Records contained in a dataset:
+++

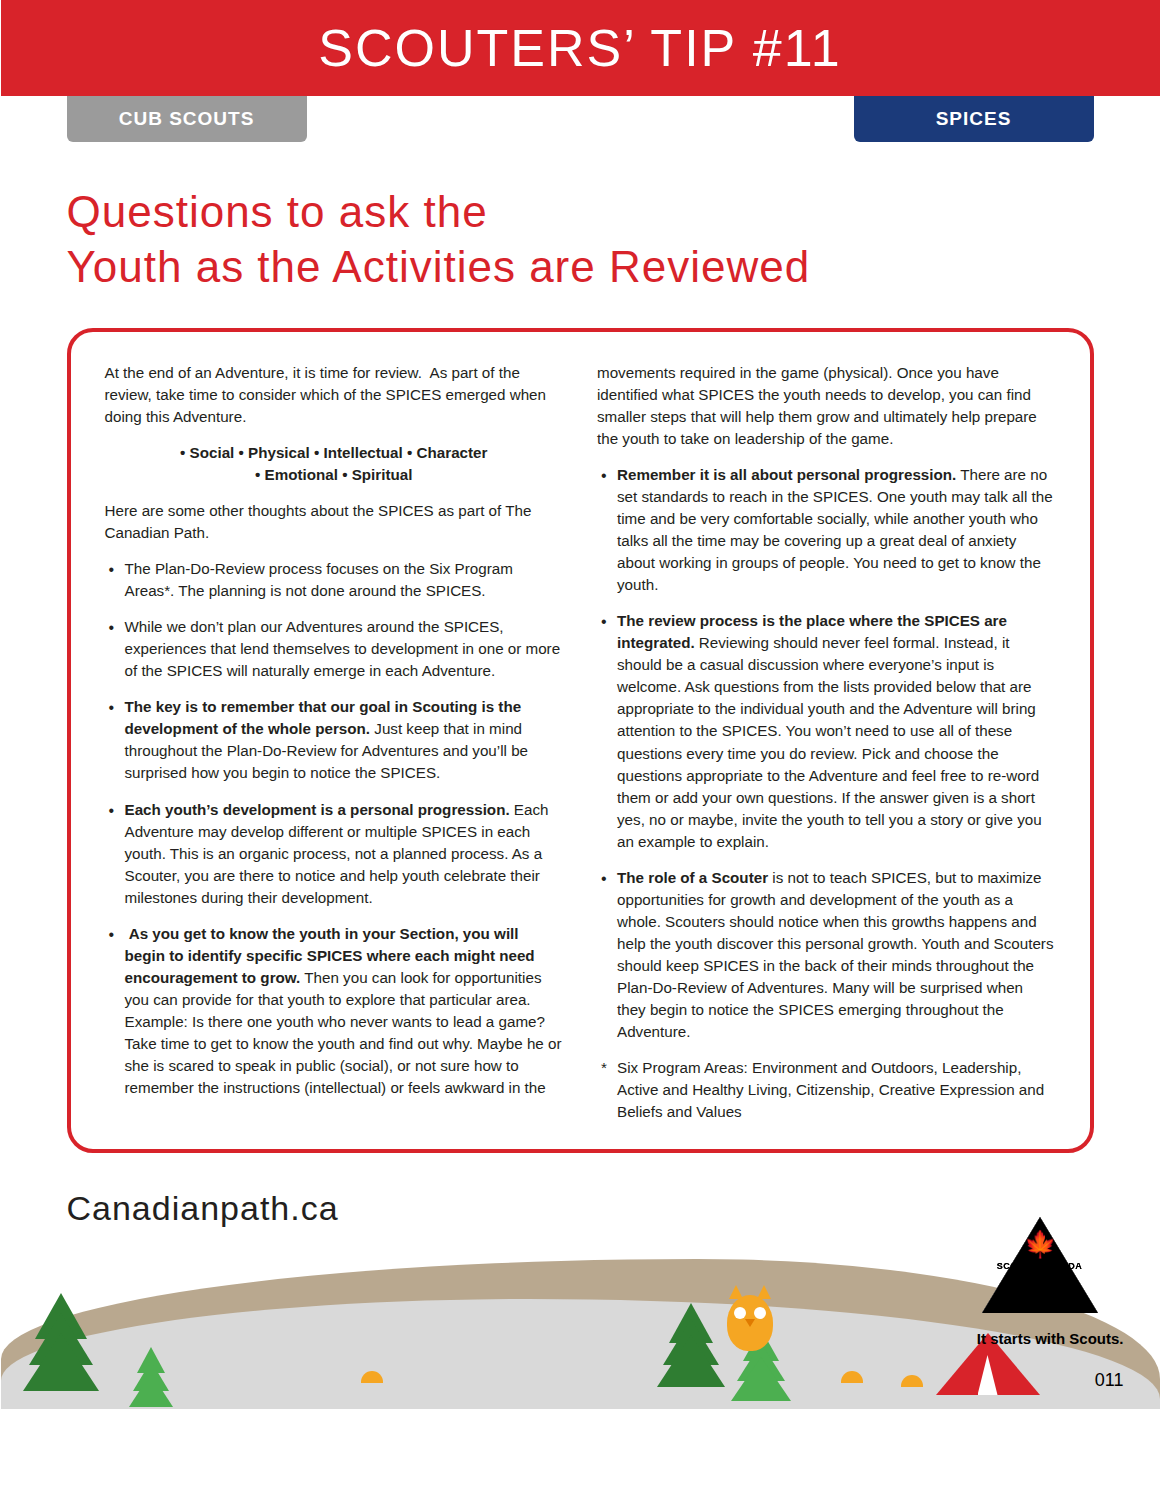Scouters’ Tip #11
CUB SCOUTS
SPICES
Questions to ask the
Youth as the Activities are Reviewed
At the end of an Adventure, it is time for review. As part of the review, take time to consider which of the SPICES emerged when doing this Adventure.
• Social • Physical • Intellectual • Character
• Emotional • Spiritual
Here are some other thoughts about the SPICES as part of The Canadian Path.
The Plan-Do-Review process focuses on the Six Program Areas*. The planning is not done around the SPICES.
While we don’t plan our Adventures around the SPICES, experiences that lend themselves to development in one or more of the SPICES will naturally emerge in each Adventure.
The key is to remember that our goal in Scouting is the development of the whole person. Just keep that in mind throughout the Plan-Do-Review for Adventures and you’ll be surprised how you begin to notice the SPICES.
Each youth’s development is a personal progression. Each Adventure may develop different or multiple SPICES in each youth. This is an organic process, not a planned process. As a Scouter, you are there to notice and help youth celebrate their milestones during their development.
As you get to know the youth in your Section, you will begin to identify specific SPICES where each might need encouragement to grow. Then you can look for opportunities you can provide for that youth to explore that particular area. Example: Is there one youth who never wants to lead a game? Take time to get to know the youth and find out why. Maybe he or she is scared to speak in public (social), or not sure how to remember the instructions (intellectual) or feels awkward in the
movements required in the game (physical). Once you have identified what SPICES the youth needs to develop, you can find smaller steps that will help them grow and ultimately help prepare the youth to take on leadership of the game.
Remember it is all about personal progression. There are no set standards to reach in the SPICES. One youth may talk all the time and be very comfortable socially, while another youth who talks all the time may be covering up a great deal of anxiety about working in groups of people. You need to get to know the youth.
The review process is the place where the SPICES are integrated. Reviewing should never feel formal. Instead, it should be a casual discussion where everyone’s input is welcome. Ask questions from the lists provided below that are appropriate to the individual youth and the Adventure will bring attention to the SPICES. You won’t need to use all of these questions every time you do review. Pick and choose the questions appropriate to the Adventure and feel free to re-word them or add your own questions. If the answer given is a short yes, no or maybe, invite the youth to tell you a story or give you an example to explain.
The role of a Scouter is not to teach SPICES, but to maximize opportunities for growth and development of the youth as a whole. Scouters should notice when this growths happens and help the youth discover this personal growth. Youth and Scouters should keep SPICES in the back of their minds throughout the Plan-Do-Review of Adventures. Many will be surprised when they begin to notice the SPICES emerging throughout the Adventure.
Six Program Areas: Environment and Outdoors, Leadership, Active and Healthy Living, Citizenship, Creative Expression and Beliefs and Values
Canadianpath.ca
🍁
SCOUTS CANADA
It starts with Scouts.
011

+++

_WHAT IS NEEDED_
Return, word for word, the lines of the data above from the line with "movements required in" through the line with "Remember it is", inclusive.

_RESPONSE AREA_
movements required in the game (physical). Once you have identified what SPICES the youth needs to develop, you can find smaller steps that will help them grow and ultimately help prepare the youth to take on leadership of the game.
Remember it is all about personal progression. There are no set standards to reach in the SPICES. One youth may talk all the time and be very comfortable socially, while another youth who talks all the time may be covering up a great deal of anxiety about working in groups of people. You need to get to know the youth.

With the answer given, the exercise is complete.